Policy and Political Action

Policy & Political Action

RNAO speaking notes on Bill 160: Strengthening Quality and Accountability for Patients Act, 2017

Good morning. My name is Doris Grinspun, and I am the Chief Executive Officer of the Registered Nurses' Association of Ontario (RNAO). With me today is Kim Jarvi, RNAO's Senior Economist.

We wish to thank you for this opportunity to present the views of Ontario's registered nurses (RN), nurse practitioners (NP) and registered nursing students to the Standing Committee on General Government.

RNAO supports Bill 160's objectives of strengthening transparency, accountability and quality of care in a person-centred health system. However, we caution against the unintended consequences of a number of the measures in the bill, such as expanding the practice of paramedics to primary care, accelerating privatization of health services, and further compromising safety of residents in long-term care.

Our key recommendations are as follows:

With respect to Schedule 1, we support allowing ambulances to go to destinations other than hospitals, when appropriate, so long as clients are given the choice of where to go. We oppose the role of paramedics going beyond first aid to deliver primary care, as they do not possess the necessary knowledge and competencies to do so. Allowing paramedics to deliver primary care will disrupt continuity of patient care at a time when we are working to anchor the health system in primary care.

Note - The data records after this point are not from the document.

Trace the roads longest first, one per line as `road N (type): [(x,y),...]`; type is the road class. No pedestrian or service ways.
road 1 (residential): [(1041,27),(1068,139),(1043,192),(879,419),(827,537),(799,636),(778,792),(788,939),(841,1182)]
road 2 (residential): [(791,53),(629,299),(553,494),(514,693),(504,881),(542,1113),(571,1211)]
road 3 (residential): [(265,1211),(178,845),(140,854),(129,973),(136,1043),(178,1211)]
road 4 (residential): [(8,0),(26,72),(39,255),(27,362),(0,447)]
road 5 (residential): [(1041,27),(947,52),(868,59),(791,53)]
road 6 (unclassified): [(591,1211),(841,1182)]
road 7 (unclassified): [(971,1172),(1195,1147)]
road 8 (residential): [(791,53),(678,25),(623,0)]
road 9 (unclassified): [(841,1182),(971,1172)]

With respect to Schedule 4, we urge a total ban on the medical industry's practice of making payments to health-care professionals and organizations.  Until that happens, we welcome full public disclosure of these payments and urge a very low reporting threshold, with very few exemptions.

With respect to Schedule 5, we support strong compliance measures in long-term care, but urge that fines only be imposed as a last resort. While homes generally have high rates of compliance, few escape with no citations. The legislation could result in widespread imposition of fines, which could reduce the resources needed to comply with expectations. As a first measure, inspectors should work with the homes to help them achieve compliance through the application of best practices, such as RNAO's Ministry of Health-funded Long-Term Care Best Practices Program.  

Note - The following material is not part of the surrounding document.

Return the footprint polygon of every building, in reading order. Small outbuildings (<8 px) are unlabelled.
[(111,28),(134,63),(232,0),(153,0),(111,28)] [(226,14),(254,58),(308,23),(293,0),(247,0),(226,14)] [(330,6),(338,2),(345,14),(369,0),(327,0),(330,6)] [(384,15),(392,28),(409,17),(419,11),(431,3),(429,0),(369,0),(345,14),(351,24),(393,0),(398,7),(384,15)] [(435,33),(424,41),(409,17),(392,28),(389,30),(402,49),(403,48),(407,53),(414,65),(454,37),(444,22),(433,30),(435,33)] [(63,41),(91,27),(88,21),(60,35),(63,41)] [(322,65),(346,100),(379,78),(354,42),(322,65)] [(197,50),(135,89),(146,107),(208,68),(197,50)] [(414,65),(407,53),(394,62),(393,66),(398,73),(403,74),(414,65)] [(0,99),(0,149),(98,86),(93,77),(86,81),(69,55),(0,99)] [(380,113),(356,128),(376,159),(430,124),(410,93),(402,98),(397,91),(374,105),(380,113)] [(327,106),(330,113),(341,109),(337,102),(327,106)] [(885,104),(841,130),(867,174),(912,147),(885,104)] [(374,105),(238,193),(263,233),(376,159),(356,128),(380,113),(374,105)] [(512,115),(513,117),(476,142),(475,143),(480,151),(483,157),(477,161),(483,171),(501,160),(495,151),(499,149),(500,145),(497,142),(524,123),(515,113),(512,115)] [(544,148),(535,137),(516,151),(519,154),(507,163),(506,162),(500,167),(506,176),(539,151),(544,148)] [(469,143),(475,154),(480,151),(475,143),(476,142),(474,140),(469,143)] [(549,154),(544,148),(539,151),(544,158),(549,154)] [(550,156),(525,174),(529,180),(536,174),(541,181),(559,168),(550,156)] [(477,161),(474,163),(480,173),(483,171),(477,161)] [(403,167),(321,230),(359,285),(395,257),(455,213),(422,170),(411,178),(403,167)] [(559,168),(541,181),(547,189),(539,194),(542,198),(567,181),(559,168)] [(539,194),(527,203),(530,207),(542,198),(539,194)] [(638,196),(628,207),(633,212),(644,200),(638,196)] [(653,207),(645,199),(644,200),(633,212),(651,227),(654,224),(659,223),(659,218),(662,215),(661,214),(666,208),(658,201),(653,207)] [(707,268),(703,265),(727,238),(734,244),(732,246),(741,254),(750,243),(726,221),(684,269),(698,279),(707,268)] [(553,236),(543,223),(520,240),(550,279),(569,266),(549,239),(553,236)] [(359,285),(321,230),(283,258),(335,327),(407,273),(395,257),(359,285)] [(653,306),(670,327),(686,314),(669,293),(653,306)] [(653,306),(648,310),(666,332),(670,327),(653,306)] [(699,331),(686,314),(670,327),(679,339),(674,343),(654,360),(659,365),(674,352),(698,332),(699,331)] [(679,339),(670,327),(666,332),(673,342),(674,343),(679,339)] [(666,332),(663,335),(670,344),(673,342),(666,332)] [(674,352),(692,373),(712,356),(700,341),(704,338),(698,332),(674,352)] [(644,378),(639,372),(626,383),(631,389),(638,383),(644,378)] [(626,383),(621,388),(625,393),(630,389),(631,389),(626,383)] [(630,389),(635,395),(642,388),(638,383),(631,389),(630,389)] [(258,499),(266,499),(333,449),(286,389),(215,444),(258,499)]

We also support measures to minimize the use of restraints and confinement in long-term care.   In its Action Plan for Seniors, the province announced an average of four hours of direct nursing, personal support and therapeutic care per resident per day. We urge the ministry to go further and legislate minimum staffing in LTC as follows: one attending nurse practitioner (NP) per 120 residents, and a staff mix of 20 per cent RNs, 25 per cent RPNs and no more than 55 per cent personal support workers.  

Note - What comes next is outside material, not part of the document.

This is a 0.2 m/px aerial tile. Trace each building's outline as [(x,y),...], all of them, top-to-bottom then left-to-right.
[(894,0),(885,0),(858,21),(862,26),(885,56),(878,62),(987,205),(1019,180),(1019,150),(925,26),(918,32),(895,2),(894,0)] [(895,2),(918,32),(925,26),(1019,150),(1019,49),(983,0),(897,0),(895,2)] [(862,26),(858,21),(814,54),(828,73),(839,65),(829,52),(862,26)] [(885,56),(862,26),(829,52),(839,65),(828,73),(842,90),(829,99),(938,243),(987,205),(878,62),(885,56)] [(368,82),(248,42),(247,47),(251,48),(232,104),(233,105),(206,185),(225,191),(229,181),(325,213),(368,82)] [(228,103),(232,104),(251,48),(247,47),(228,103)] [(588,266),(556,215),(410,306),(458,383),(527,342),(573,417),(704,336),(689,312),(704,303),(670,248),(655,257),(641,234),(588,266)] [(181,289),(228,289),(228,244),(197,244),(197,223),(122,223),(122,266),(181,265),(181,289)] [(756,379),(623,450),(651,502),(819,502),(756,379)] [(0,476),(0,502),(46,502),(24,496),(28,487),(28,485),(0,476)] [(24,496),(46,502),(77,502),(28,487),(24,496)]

With respect to Schedule 7, we welcome the amendment of the Ontario Drug Benefit Act to expand the list of acceptable prescribers beyond physicians. Nurse practitioners and RNs with appropriate training in prescribing will help to reduce bottlenecks in the primary care system, and we urge that they be added to the list of acceptable prescribers in the regulations.

We are very concerned with Schedule 9, which will effectively lift the ban on the creation of private hospitals in Ontario. Thus, we oppose the repeal of the Private Hospitals Act or the Independent Health Facilities Act and ask for the complete withdrawal of Schedule 9. We understand and support extending regulation over health facilities that are not adequately covered under existing legislation; however that should be done under separate legislation.

With respect to Schedule 10, we support proceeding with strengthened oversight of retirement homes and with regular audits of the Retirement Homes Regulatory Authority by the Auditor General, as well as reviews of the RHRA by the Ministry of Seniors Affairs.

We are concerned that restraints and confinement are acceptable under the current and proposed legislation, and urge that the practices be banned except under temporary and extraordinary circumstances, until those residents can be placed in more appropriate settings.

Thank you for your attention. We will be pleased to answer any questions.